Martin Scorsese Details Doc on David Johansen and New York Dolls


The New York Dolls’ wildly original debut album got Martin Scorsese through the making of “Mean Streets” in 1973.

Years later, Dolls frontman David Johansen enlivened the soundtrack of Scorsese’s HBO series productions “Boardwalk Empire” and “Vinyl.” Scorsese is also a regular listener of Johansen’s Sirius XM series “Mansion of Fun.”

Finally, after Scorsese caught Johansen’s career-spanning cabaret set at the Café Carlyle, the director-producer – a storied teller of New York stories – decided that the time was ripe for a documentary on the proto-punk scion of Staten Island. “Personality Crisis: One Night Only,” which debuted April 14 on Showtime, chronicles Johansen’s evolution from the Dolls to the lounge-y pop of his Buster Poindexter period through his present day life as a husband, stepfather and eminence grise of New York’s music scene.

Scorsese, Johansen, “Personality” co-director and editor David Tedeschi and executive producer Margaret Bodde gathered April 25 at the Linwood Dunn Theater in Hollywood for a panel session on the feature documentary. Also joining the session were Johansen’s wife, Mara Hennessey, also an executive producer, and his stepdaughter, Leah Hennesey, who conducts present-day interviews of Johansen for the film.

“The musicologist that he is is something that has inspired me for the past 25-30 years,” Scorsese told the crowd of Johansen.

Scorsese and his wife, Ellen, Tedeschi and Bodde were inspired to make the movie after being impressed by the range of music and styles that Johansen brought to his Café Carlyle performance.

“It’s very beautiful and moving,” Scorsese said. “The music was great, the lyrics and his presence was really something. After it was all over, we just looked at each other and said ‘What do you want to do?’ And then we said ‘Well, let’s shoot it.’ ”

“Personality Crisis” is built around the footage captured during a January 2020 performance at the Café Carlyle by Johansen. Weeks later, plans for the documentary were up-ended by the dawning of the COVID crisis. That led to the decision to have Leah Hennessey conduct interviews of Johansen while the family quarantined in their Staten Island home. Scorsese and Tedeschi quickly realized how much the inclusion of Mara and Leah in the project would add depth to the portrait of the artist.

“It’s not that David is so cantankerous. He’s just not interested in his own past. I mean – he’s really not interested,” said Leah. “When I first started doing these interviews I was really doing it as almost like anthropological data gathering.”

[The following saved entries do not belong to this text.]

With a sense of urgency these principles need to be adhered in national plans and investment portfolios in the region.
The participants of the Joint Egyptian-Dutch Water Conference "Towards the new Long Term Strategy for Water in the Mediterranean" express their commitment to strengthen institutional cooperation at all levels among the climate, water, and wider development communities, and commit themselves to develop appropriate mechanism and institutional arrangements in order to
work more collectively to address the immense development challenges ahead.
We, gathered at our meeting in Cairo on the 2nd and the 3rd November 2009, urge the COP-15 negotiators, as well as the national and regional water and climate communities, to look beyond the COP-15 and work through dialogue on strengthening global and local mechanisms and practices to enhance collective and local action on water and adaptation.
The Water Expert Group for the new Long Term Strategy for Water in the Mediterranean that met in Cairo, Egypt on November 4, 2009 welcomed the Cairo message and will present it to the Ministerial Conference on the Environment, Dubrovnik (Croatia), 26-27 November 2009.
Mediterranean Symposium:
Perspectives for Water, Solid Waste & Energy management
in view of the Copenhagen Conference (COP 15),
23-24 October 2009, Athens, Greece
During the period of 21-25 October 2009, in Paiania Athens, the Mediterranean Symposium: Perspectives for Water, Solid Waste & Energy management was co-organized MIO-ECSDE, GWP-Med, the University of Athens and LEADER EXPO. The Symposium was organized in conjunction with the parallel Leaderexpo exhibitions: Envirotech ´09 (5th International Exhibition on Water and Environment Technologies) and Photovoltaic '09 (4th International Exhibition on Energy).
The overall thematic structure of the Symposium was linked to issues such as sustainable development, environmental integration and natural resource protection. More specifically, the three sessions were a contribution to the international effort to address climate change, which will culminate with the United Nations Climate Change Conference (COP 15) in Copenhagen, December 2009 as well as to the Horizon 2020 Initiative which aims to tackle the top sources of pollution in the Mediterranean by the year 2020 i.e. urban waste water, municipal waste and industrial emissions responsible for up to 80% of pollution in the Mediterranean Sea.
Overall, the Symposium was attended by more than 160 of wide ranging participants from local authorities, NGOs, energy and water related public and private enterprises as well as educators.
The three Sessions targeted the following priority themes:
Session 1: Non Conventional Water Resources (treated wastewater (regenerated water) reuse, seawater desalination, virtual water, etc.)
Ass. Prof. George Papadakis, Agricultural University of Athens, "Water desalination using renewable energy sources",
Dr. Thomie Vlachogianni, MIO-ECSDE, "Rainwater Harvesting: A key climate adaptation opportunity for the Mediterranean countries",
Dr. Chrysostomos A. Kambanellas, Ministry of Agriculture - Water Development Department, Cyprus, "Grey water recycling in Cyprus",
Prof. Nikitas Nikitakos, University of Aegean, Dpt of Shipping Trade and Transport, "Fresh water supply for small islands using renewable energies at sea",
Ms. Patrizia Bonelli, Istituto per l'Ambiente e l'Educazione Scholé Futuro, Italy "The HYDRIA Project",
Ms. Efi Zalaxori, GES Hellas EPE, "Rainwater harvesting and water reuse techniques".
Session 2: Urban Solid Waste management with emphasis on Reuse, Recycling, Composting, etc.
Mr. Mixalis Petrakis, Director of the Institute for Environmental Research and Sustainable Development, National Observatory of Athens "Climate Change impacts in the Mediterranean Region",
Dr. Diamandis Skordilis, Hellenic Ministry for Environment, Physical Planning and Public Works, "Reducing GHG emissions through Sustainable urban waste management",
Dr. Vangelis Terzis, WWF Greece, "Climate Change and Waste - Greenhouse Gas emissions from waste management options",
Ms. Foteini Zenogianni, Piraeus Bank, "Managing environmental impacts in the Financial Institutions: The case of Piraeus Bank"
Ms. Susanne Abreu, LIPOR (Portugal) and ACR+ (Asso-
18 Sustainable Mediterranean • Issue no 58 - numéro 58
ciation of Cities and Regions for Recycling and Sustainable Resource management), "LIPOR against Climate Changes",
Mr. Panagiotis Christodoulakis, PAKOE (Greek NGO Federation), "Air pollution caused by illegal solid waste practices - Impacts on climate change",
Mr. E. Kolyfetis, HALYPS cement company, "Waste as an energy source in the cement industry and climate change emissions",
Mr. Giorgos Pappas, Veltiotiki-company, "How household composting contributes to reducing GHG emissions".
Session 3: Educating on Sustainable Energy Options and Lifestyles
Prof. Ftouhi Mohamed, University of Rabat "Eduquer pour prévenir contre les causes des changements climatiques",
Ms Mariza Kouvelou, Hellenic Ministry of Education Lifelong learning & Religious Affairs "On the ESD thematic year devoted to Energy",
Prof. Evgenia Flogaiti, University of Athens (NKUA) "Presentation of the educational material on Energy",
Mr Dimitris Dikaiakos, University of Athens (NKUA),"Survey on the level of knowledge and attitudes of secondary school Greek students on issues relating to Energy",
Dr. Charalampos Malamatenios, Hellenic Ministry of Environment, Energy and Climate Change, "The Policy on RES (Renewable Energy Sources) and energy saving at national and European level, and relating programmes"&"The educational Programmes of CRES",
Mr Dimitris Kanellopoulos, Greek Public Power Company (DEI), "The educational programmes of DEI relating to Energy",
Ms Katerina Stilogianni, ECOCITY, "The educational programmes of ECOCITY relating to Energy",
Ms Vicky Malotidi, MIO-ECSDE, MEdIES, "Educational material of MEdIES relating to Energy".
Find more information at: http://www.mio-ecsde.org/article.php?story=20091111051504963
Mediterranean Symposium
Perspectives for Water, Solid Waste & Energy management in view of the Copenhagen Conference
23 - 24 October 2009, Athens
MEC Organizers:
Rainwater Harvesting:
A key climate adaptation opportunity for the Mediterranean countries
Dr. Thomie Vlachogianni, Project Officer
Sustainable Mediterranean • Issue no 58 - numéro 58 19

As a budding filmmaker herself, Leah felt the pressure of having to deliver her raw work to no less a accomplished helmer than Scorsese. “Anyone who’s been at film school knows what it’s like when you’re by yourself shooting. You have this hubris of like, I don’t need a crew. And then all the recorders stop and the cameras broke,” Leah said. “It was like that, expect that I had to turn over all of my footage to Scorsese.”

Johansen admits he took some persuading to embrace the idea of a feature-length look at his life. After seeing Bruce Springsteen’s success on Broadway, Johansen wondered if he might find a perch on the Great White Way. But the pandemic closed that outlet.

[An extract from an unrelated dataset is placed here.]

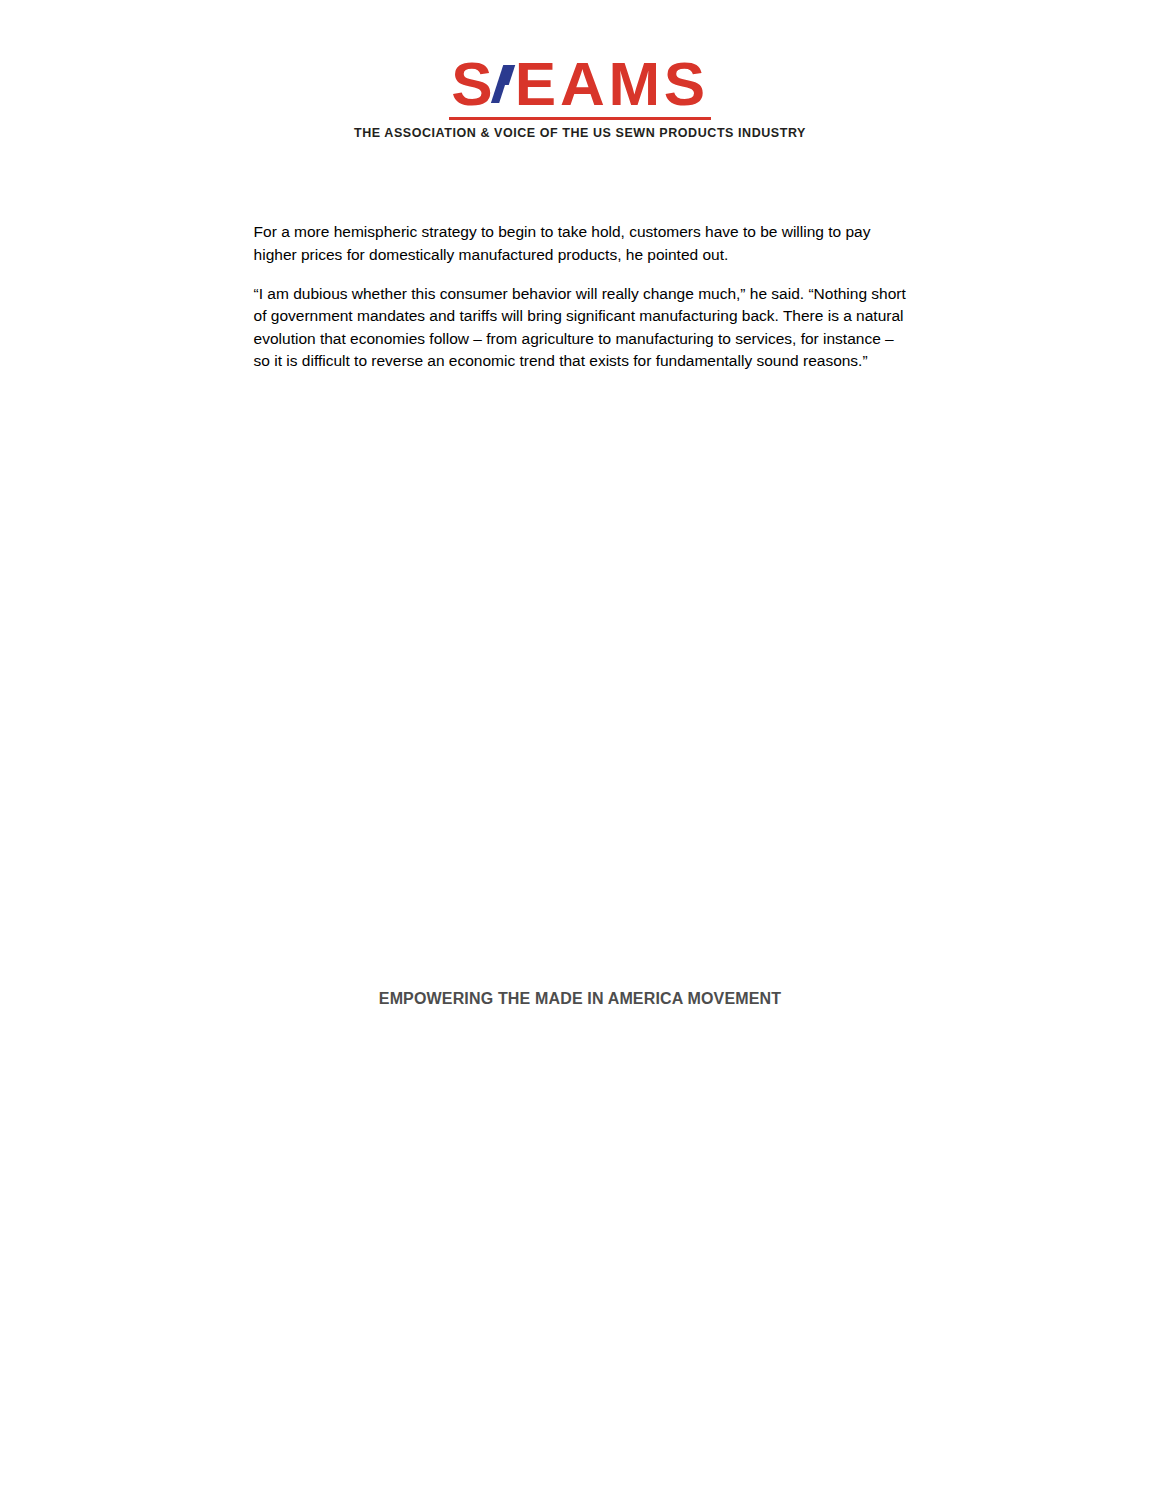S EAMS
The Association & Voice of the US Sewn Products Industry
For a more hemispheric strategy to begin to take hold, customers have to be willing to pay higher prices for domestically manufactured products, he pointed out.
“I am dubious whether this consumer behavior will really change much,” he said. “Nothing short of government mandates and tariffs will bring significant manufacturing back. There is a natural evolution that economies follow – from agriculture to manufacturing to services, for instance – so it is difficult to reverse an economic trend that exists for fundamentally sound reasons.”
EMPOWERING THE MADE IN AMERICA MOVEMENT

Usually when documentarians come calling, Johansen takes a pass.

“A lot of people, they do documentaries about music and they ask me to be in them,” Johansen observed. “And I normally refused. Because it’s the most horrible thing to have an opinion one day and then two years later see it [playing on TV].”

For Leah, doing interviews with her stepfather was a lesson in becoming a better listener. “I think it was the first time in our lives that I got a word in edgewise,” Johansen joked.

Scorsese also gave Leah some important guidance on shooting in the documentary form. He learned quite a bit making the 1974 documentary “Italian-American” revolving around the stories of his parents, Charles and Catherine Scorsese.

“I hit the slate and then my mother took over,” Scorsese said. “My father didn’t want to be part of it at first. But she got him to come over closer to her on the couch. And then I would ask a few questions. But I learned to just shut up and listen…And so that’s why I said [to Leah] ‘Don’t force it.’ At some point, he’s going to say something. It’s going to happen.”

“Personality Crisis” is also peppered with vintage footage of the Dolls and Johansen at various stages of his long career. During the panel, Johansen recounted his earliest memory of performing in front of an audience as a youth at a Battle of the Bands event Staten Island.

“I closed my eyes and I started singing ‘Oh baby, Boogaloo down Broadway’ and when I was done I thought, Why were they applauding,” he says. “It was a great moment. And I decided to make it my life’s work.”

(Pictured top, from right: Martin Scorsese, David Tedeschi, Margaret Bodde, Leah Hennessey, Mara Hennessey and David Johansen on April 25 at the Linwood Dunn Theater.)

First reference to New York Dolls in Variety came in a 1973 review of their performance as an opening act in Manhattan for Mott the Hoople.